This is a page that curates AI-related papers published worldwide. All content here is summarized using Google Gemini and operated on a non-profit basis. Copyright for each paper belongs to the authors and their institutions; please make sure to credit the source when sharing.
This paper emphasizes the importance of distributed learning to overcome the limitations of single-center computing, focusing specifically on reinforcement learning (RL) post-training of large-scale language models (LLMs). To address the challenges inherent in heterogeneous distributed environments due to the tight coupling of the sampling-training cycles in conventional RL, we propose HeteroRL, an asynchronous RL architecture that decouples rollout sampling and parameter learning. We identify the problem of high variance caused by KL divergence due to network delays, which leads to importance sampling failures. We propose the Group Expectation Policy Optimization (GEPO) algorithm, which reduces importance weight variance through an improved sampling mechanism.
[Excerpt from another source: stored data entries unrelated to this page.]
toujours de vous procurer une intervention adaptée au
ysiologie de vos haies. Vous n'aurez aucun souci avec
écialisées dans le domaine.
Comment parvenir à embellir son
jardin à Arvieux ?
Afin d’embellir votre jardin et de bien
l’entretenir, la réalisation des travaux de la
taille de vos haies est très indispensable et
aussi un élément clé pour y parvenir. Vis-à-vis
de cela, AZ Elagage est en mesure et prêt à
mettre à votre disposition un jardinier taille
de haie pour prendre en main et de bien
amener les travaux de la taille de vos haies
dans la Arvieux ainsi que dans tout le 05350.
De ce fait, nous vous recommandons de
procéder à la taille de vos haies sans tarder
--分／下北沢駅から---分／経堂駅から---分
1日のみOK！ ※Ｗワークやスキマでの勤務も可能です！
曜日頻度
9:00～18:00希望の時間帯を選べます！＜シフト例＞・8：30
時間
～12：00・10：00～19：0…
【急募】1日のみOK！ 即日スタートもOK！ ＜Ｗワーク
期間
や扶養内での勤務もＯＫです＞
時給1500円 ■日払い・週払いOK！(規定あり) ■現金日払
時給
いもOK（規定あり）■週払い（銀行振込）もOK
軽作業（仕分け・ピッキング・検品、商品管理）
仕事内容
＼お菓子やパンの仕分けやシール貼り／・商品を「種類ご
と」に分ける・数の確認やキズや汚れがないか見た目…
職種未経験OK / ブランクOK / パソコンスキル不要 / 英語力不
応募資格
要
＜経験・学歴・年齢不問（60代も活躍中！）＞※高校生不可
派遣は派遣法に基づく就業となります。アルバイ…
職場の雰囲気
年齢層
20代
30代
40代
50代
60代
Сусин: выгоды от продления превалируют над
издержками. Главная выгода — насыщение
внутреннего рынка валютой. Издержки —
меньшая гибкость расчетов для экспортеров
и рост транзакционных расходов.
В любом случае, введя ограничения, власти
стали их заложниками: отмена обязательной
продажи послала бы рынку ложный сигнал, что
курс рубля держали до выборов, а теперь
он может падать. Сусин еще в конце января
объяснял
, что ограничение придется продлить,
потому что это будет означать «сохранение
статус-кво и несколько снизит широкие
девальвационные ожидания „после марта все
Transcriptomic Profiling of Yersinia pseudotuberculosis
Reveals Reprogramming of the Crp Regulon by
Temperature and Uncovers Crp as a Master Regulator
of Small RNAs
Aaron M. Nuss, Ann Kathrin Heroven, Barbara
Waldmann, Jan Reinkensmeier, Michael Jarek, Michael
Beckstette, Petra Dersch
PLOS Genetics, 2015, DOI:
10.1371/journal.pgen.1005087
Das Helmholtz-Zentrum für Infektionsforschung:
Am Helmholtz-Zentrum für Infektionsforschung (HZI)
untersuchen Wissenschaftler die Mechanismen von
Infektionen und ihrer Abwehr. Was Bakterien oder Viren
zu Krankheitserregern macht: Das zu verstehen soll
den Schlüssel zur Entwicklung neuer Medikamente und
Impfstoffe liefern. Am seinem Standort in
GEPO theoretically achieves exponential variance reduction, and experimental results demonstrate that it exhibits less than 3% performance degradation even under 1,800-second delays, while maintaining superior stability compared to existing methods such as GRPO. This suggests the powerful potential of distributed RL in heterogeneous networks.
Takeaways, Limitations
•
Takeaways:
◦
We present an efficient post-training method for large-scale language models using reinforcement learning in heterogeneous distributed environments.
◦
We propose HeteroRL, an asynchronous RL architecture robust to network delays, and GEPO, an efficient sampling technique.
◦
GEPO theoretically achieves exponential variance reduction and has been experimentally verified to have excellent stability.
◦
Presenting new possibilities for large-scale language model training and deployment in distributed environments.
•
Limitations:
◦
The performance improvements of GEPO may be limited to certain network environments or certain types of LLM.
◦
Due to limitations in the experimental environment, further verification of generalization performance in a real distributed environment is required.
◦
Further research is needed on the scalability of HeteroRL and its applicability to other distributed learning environments.